Accompagnement spécifique des troubles Dys
So Free Sophro – Accompagnement spécifique des troubles Dys
Ces informations sont répertoriées sur le DSM 5 (Manuel de référence de la classification des troubles mentaux).
Les troubles Dys sont des Dysfonctionnements plus ou moins sévères des fonctions cognitives du cerveau. Ils sont relatifs au langage, à l’écriture, au calcul, aux gestes et à l’attention sans déficience intellectuelle globale.
Liste des troubles « dys » :
Dyscalculie : trouble dans les apprentissages numériques.
Dysgraphie : difficulté à accomplir les gestes de l’écriture et du dessin.
Dysorthographie : également appelé trouble de l’acquisition de l’expression écrite.
Dysphasie : trouble lié au développement du langage oral.
Dyspraxie : trouble de la capacité à exécuter des mouvements déterminés.
Dyskinésie : il s’agit d’une activité motrice involontaire, lente et stéréotypée affectant préférentiellement la face (langue, lèvres, mâchoire) s’étendant au tronc et aux membres, comme le tremblement, la chorée, la dystonie, les myoclonies, l’astérixis, les tics.
Dyskinésie tardive : un effet indésirable induit par les traitements neuroleptiques ou chez les enfants, comme effet secondaire de médicaments contre les troubles gastro-intestinaux. C’est un effet indésirable de type extrapyramidal.
Dysmorphophobie : la crainte obsédante d’être laid ou malformé. Dysarthrie : désigne des troubles de la parole liés à des lésions nerveuses. Dyslalie : désigne un trouble de la communication caractérisé par des difficultés d’articulation.
Dyssynchronies : décalage entre les fonctions intellectuelles et les fonctions émotives et sociales, souvent observé chez les enfants dits précoces.
Dys-exécution : trouble affectant une ou plusieurs fonctions exécutives telles que la capacité à s’organiser, la planification, la flexibilité mentale, ou encore la gestion de la mémoire de travail. Ce trouble « dys » peut notamment se manifester (mais pas exclusivement) à travers le TDA/H.Face à des difficultés durables, Pour avoir un diagnostic, il convient de consulter les médecins du centre PMI (Protection Maternelle et Infantile) et/ou les médecins scolaires, le pédiatre ou éventuellement un généraliste.
Prise en charge des troubles Dys par l’intégration des réflexes archaïques
Les réflexes archaïques ou réflexes primitifs apparaissent chez l’enfant in utero et durant la première année de vie.
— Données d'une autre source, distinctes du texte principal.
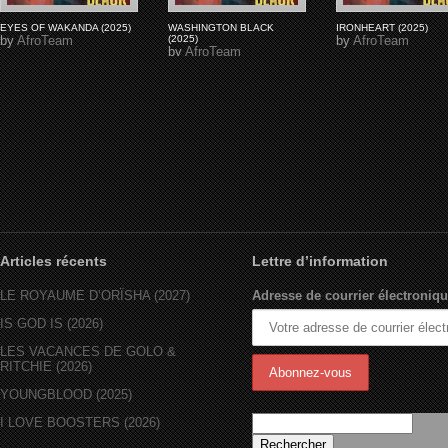
EYES OF WAKANDA (2025)
WASHINGTON BLACK
IRONHEART (2025)
by
AfroTeam
(2025)
by
AfroTeam
by
AfroTeam
Articles récents
Lettre d’information
LE ROYAUME D’ORÏSHA (2027)
Adresse de courrier électroniqu
IS GOD IS (2026)
LES VACANCES DE GOLO &
RITCHIE (2026)
YOUNGBLOOD (2025)
I LOVE BOOSTERS (2026)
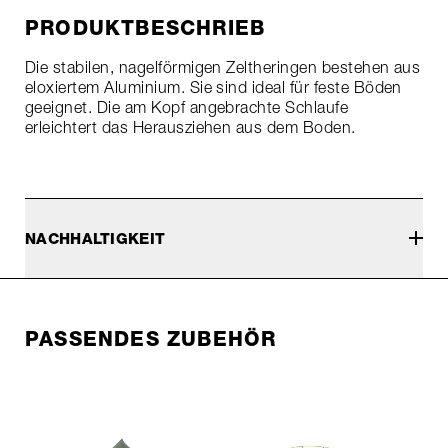
PRODUKTBESCHRIEB
Die stabilen, nagelförmigen Zeltheringen bestehen aus
eloxiertem Aluminium. Sie sind ideal für feste Böden
geeignet. Die am Kopf angebrachte Schlaufe
erleichtert das Herausziehen aus dem Boden.
NACHHALTIGKEIT
PASSENDES ZUBEHÖR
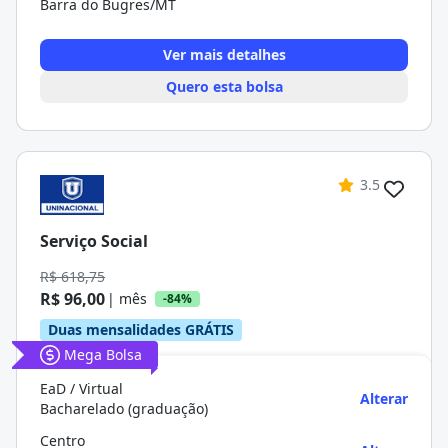
Barra do Bugres/MT
Ver mais detalhes
Quero esta bolsa
3.5
Serviço Social
R$ 618,75
R$ 96,00
| mês
-84%
Duas mensalidades GRÁTIS
Mega Bolsa
EaD / Virtual
Alterar
Bacharelado (graduação)
Centro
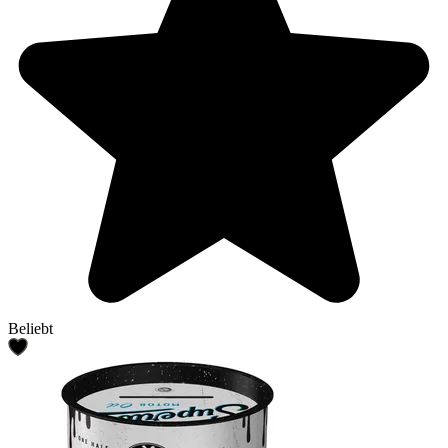
Beliebt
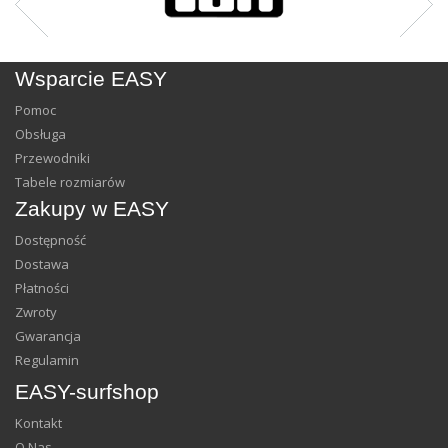
Wsparcie EASY
Pomoc
Obsługa
Przewodniki
Tabele rozmiarów
Zakupy w EASY
Dostępność
Dostawa
Płatności
Zwroty
Gwarancja
Regulamin
EASY-surfshop
Kontakt
O Nas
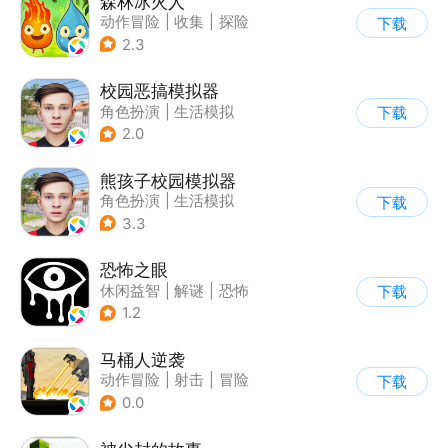
森林冰火人
动作冒险
|
收集
|
探险
下载
|
儿童游戏
2.3
校园恶搞模拟器
角色扮演
|
生活模拟
下载
|
写实
2.0
熊孩子校园模拟器
角色扮演
|
生活模拟
下载
|
写实
3.3
恐怖之眼
休闲益智
|
解谜
|
恐怖
下载
|
单机
1.2
马桶人逆袭
动作冒险
|
射击
|
冒险
下载
|
像素风
0.0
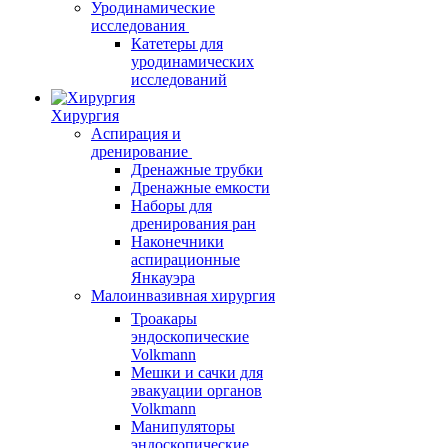
Уродинамические
исследования
Катетеры для
уродинамических
исследований
Хирургия
Аспирация и
дренирование
Дренажные трубки
Дренажные емкости
Наборы для
дренирования ран
Наконечники
аспирационные
Янкауэра
Малоинвазивная хирургия
Троакары
эндоскопические
Volkmann
Мешки и сачки для
эвакуации органов
Volkmann
Манипуляторы
эндоскопические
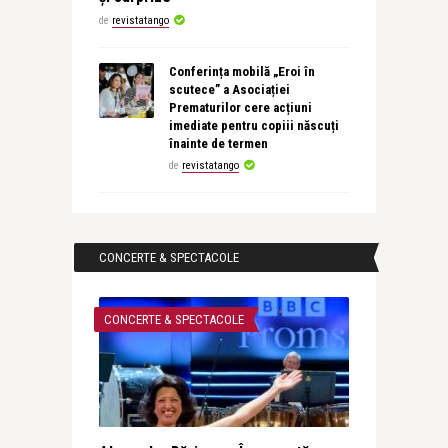
de
revistatango
Conferința mobilă „Eroi în
scutece” a Asociației
Prematurilor cere acțiuni
imediate pentru copiii născuți
înainte de termen
de
revistatango
CONCERTE & SPECTACOLE
CONCERTE & SPECTACOLE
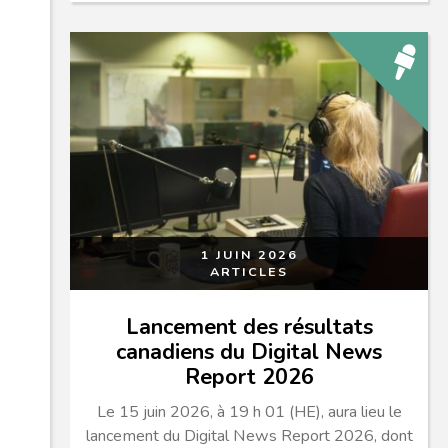
1 JUIN 2026
ARTICLES
Lancement des résultats
canadiens du Digital News
Report 2026
Le 15 juin 2026, à 19 h 01 (HE), aura lieu le
lancement du Digital News Report 2026, dont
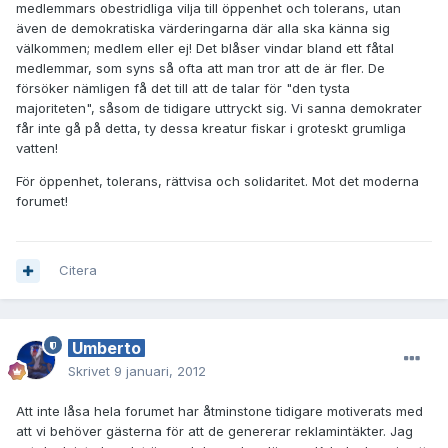
medlemmars obestridliga vilja till öppenhet och tolerans, utan
även de demokratiska värderingarna där alla ska känna sig
välkommen; medlem eller ej! Det blåser vindar bland ett fåtal
medlemmar, som syns så ofta att man tror att de är fler. De
försöker nämligen få det till att de talar för "den tysta
majoriteten", såsom de tidigare uttryckt sig. Vi sanna demokrater
får inte gå på detta, ty dessa kreatur fiskar i groteskt grumliga
vatten!
För öppenhet, tolerans, rättvisa och solidaritet. Mot det moderna
forumet!
Citera
Umberto
Skrivet
9 januari, 2012
Att inte låsa hela forumet har åtminstone tidigare motiverats med
att vi behöver gästerna för att de genererar reklamintäkter. Jag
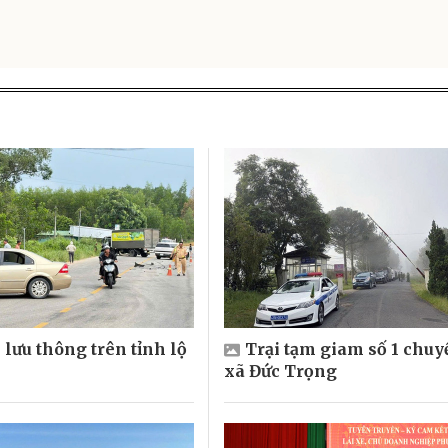
 lưu thông trên tỉnh lộ
Trại tạm giam số 1 chuy
xã Đức Trọng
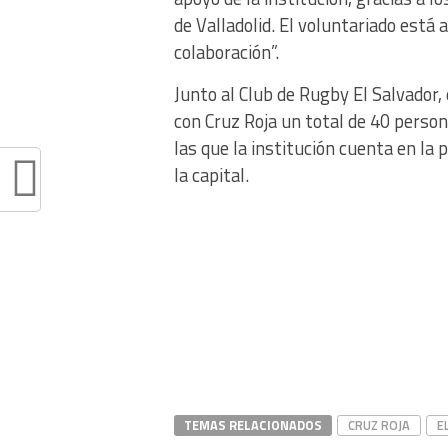
de Valladolid. El voluntariado está 
colaboración”.
Junto al Club de Rugby El Salvador,
con Cruz Roja un total de 40 perso
las que la institución cuenta en la 
la capital.
TEMAS RELACIONADOS
CRUZ ROJA
E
Ils permettent au système nerveux de se construire, de maturer.
D’ailleurs, le corps médical vérifie leur présence à la naissance.
Cependant, en raison de différents facteurs, certains réflexes ne s’intégrent pas ou s’intégrent mal.
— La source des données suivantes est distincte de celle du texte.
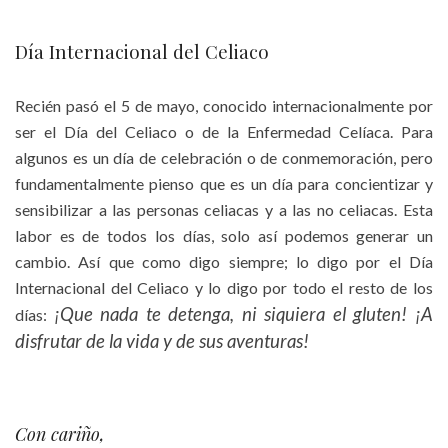
Día Internacional del Celiaco
Recién pasó el 5 de mayo, conocido internacionalmente por
ser el Día del Celiaco o de la Enfermedad Celíaca. Para
algunos es un día de celebración o de conmemoración, pero
fundamentalmente pienso que es un día para concientizar y
sensibilizar a las personas celiacas y a las no celiacas. Esta
labor es de todos los días, solo así podemos generar un
cambio. Así que como digo siempre; lo digo por el Día
Internacional del Celiaco y lo digo por todo el resto de los
¡Que nada te detenga, ni siquiera el gluten! ¡A
días:
disfrutar de la vida y de sus aventuras!
Con cariño,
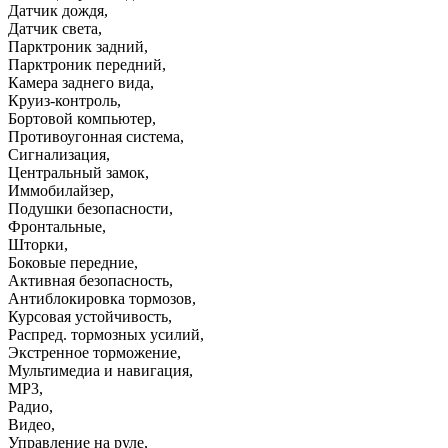
Датчик дождя
,
Датчик света
,
Парктроник задний
,
Парктроник передний
,
Камера заднего вида
,
Круиз-контроль
,
Бортовой компьютер
,
Противоугонная система
,
Сигнализация
,
Центральный замок
,
Иммобилайзер
,
Подушки безопасности
,
Фронтальные
,
Шторки
,
Боковые передние
,
Активная безопасность
,
Антиблокировка тормозов
,
Курсовая устойчивость
,
Распред. тормозных усилий
,
Экстренное торможение
,
Мультимедиа и навигация
,
MP3
,
Радио
,
Видео
,
Управление на руле
,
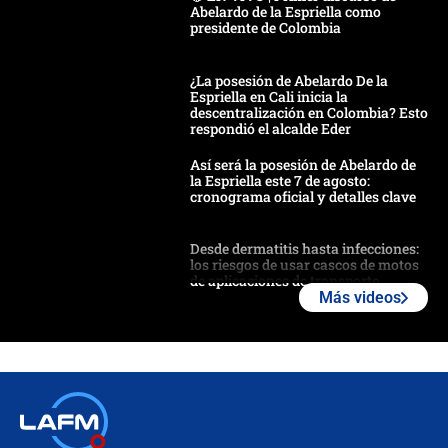
Abelardo de la Espriella como
presidente de Colombia
¿La posesión de Abelardo De la
Espriella en Cali inicia la
descentralización en Colombia? Esto
respondió el alcalde Eder
Así será la posesión de Abelardo de
la Espriella este 7 de agosto:
cronograma oficial y detalles clave
Desde dermatitis hasta infecciones:
los riesgos de usar cascos de motos
de aplicaciones de transporte
Más videos
¿Cómo comprar dólares desde el
celular? Requisitos, pasos y
recomendaciones
Las seis de las 6 con Juan Lozano |
jueves 6 de agosto de 2026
Cela peut créer différents états comme l’hypersensibilité, l’inconfort sensoriel, l’ anxiété, les troubles de l’attention, l’hyperactivité… et avoir une origine parmi d’autres des troubles dys (voir les sites sur l’intégration Motrice Primordiale).
Différents courants tels que les mouvements rythmés (MRT), l’Éducation kinesthésique (Brain gym) le yoga, le Qi Qong , l’IMP Intégration Motrice Primordiale ( cf le livre d’Emmanuelle Sutherland – » Le pouvoir des réflexes à l’école » – Ed. Fabert) etc… proposent des prises en charge basées sur des exercices corporels simples, exercices en mouvement, automassages, renforcements et balancements.
Ils ont des effets importants sur les personnes atteintes de troubles DYS, de troubles du comportement, de troubles de l’attention, d’hyperactivité, de troubles autistiques, et de tous troubles liés à l’apprentissage en général.
Les séances d’accompagnement sont basées sur des techniques de sophrologie et des mouvements corporels à répéter à la maison entre les séances car c’est par la répétition que les progrès attendus sont possibles.